The National Oceanic and Atmospheric Administration (NOAA) Hazardous Weather Testbed's (HWT) Experimental Warning Program's (EWP) purpose is to integrate National Weather Service (NWS) operational meteorologists, and National Severe Storms Laboratory researchers to test new science, technologies, products, and services designed to improve short-term (0-2 hour) warnings and nowcasts of severe convective weather threats wherever they occur in the U.S. and worldwide. The EWP has been conducting these Spring Experiments at the National Weather Center in Norman, OK. The 2011 and 2012 experiments (EWP2011 and EWP2012) were the fifth and sixth years for EWP pseudo-operational (real-time) activities in the testbed. EWP2011 and EWP2012 were conducted over four- and five-week periods, respectively, in May and June to capitalize on climatological peak of severe weather for the U.S.

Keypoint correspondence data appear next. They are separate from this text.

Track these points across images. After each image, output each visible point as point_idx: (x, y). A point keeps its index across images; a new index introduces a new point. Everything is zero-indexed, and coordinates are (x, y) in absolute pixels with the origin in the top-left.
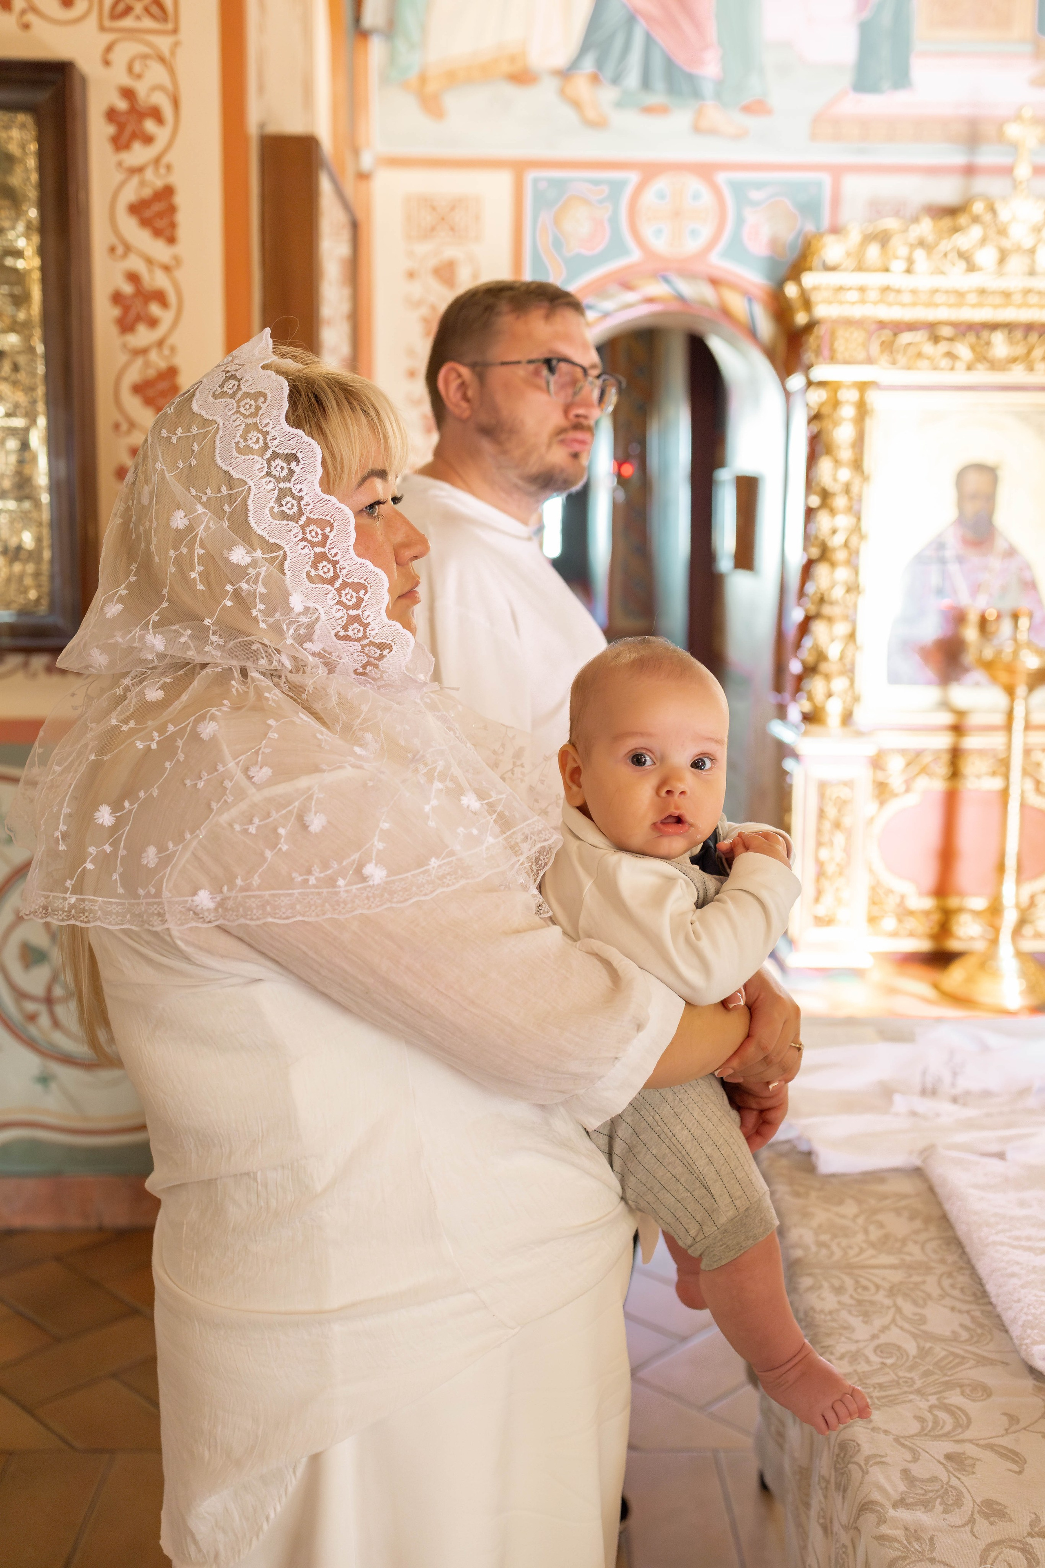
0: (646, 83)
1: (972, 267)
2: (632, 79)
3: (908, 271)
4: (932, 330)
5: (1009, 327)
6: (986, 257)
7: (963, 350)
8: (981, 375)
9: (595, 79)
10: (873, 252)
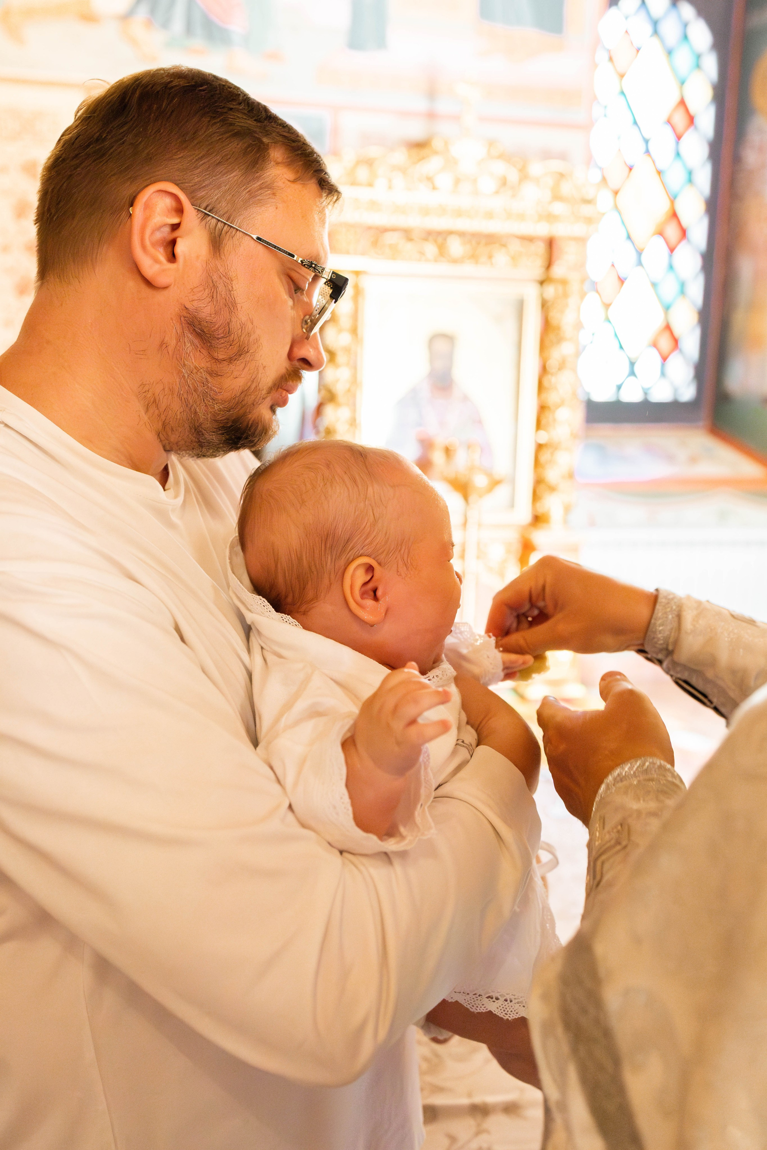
0: (189, 30)
1: (434, 188)
2: (178, 25)
3: (390, 188)
4: (407, 234)
5: (461, 234)
6: (444, 181)
7: (431, 249)
8: (443, 268)
9: (149, 23)
10: (362, 174)
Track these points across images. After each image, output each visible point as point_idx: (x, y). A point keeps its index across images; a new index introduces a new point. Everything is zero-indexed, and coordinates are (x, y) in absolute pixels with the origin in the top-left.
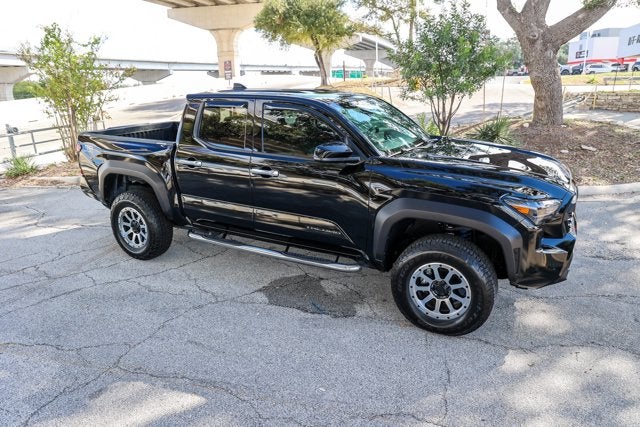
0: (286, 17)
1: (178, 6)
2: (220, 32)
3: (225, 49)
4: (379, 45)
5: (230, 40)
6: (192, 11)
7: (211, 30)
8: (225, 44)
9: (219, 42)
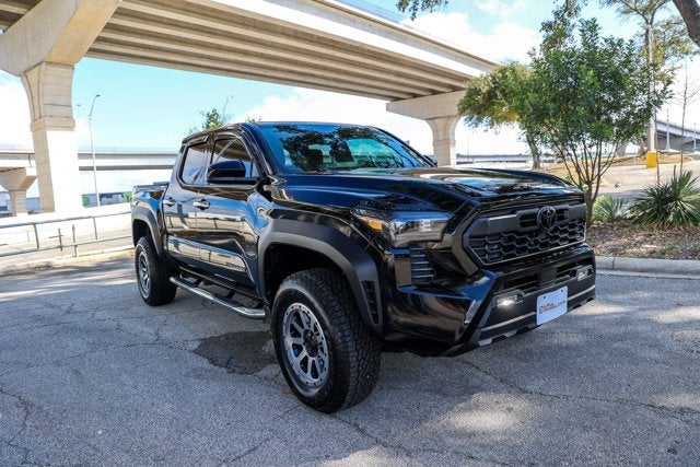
0: (490, 96)
1: (397, 99)
2: (437, 121)
3: (441, 138)
4: (671, 134)
5: (446, 128)
6: (410, 102)
7: (427, 120)
8: (441, 133)
9: (435, 131)
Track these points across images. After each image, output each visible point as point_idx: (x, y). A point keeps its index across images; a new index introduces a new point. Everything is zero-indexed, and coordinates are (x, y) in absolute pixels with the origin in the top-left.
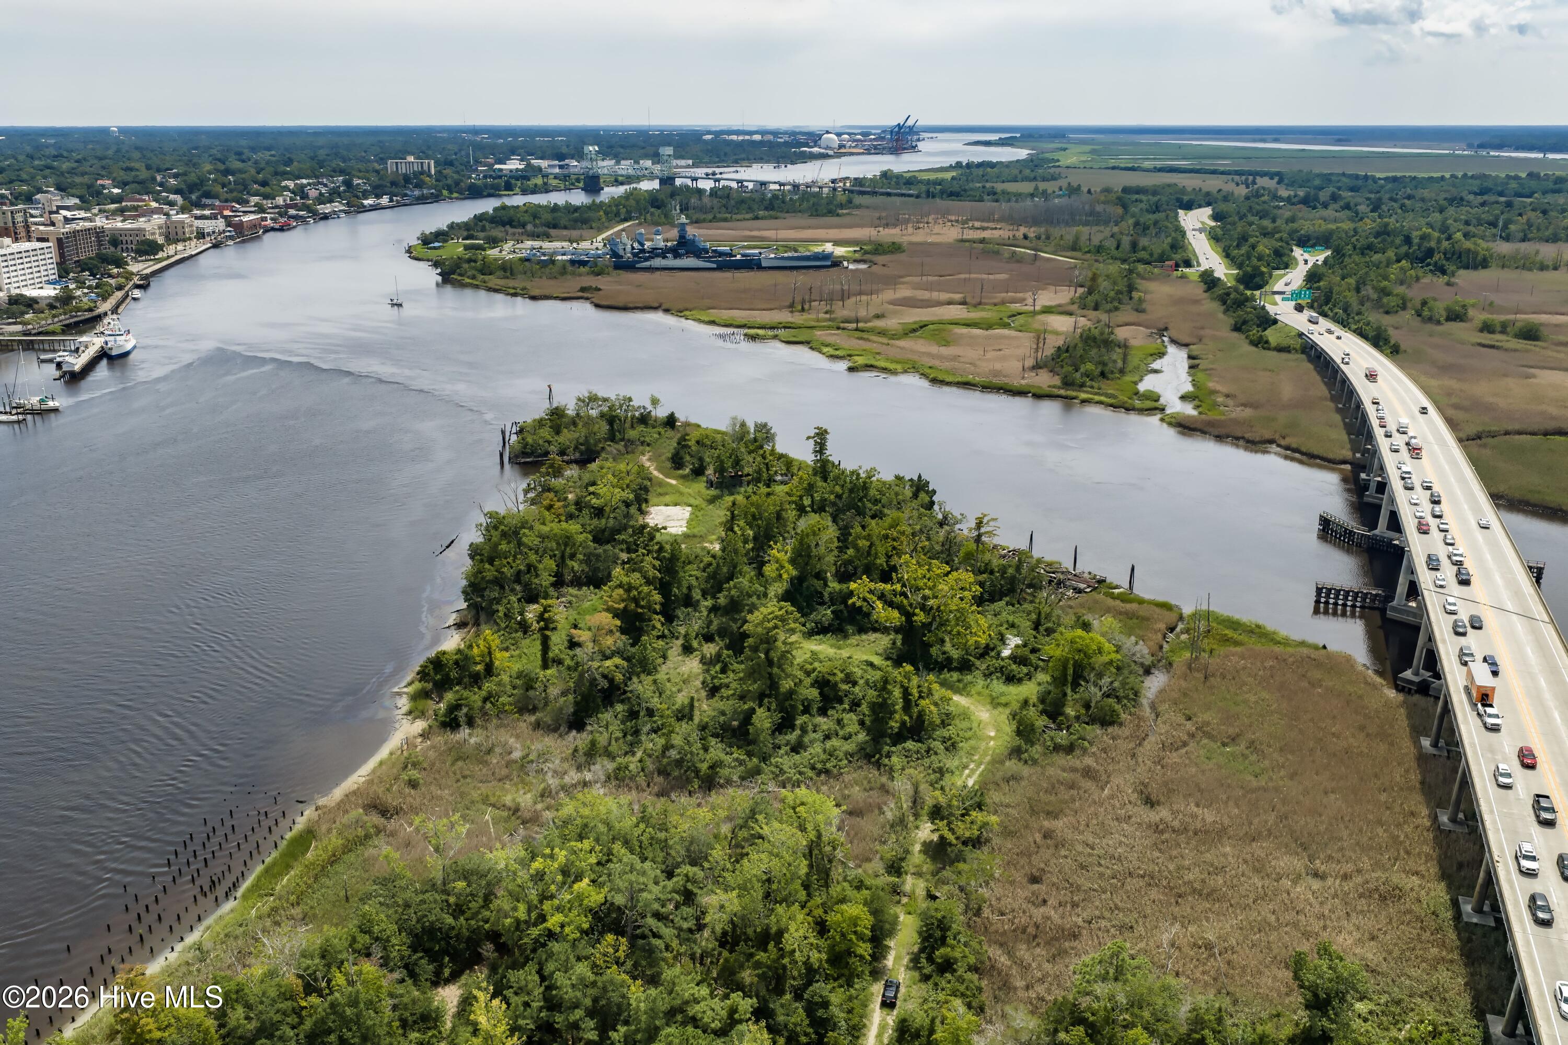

EWP2011 and EWP2012 were designed to test and evaluate new applications, techniques, and products to support Weather Forecast Office (WFO) and Center Weather Service Units (CWSU) severe convective weather nowcast and warning operations. There were three primary projects geared toward warning applications this spring, 1) evaluation of 3-dimensional variational (3DVAR) multi-radar real-time data assimilation fields being developed for the Warn-On-Forecast initiative, 2) evaluation of multiple Geostationary Operational Environmental Satellite – R Series (GOES-R) convective applications, including pseudo-geostationary lightning mapper products when operations are expected within the Lightning Mapping Array domains (OK-TX, AL, DC, FL), and 3) evaluation of performance and forecast utility of the OUN Weather Research and Forecasting (WRF) model when operations are expected in the Southern Plains.

Several dozen NWS forecasters from WFOs and CWSUs, as well as some non-NWS and foreign operational meteorologists, participated in the experiments, along with personnel from the NWS Warning Decision Training Branch (WDTB), several universities, and other federal and academic agencies. Operational activities took place during the week Monday through Thursday, with an end-of-week summary debriefing taking place on Friday. Feedback was obtained from the forecasters during operations through the use of live blogging, online surveys, and post-event discussions.

Feedback from visiting forecasters during EWP2011 was used to help refine the products tested in EWP2012. In addition, for EWP2012, we added an extra training shift that was taken at the forecaster's office prior to their arrival to Norman. With the goal of facilitating research to operations within NOAA, the HWT meteorologists added an end-of-week national “Tales from the Testbed” Webinar hosted by the WDTB. And 2012 was the first year of operations in the HWT using the Advanced Weather Interactive Processing System – 2 (AWIPS2).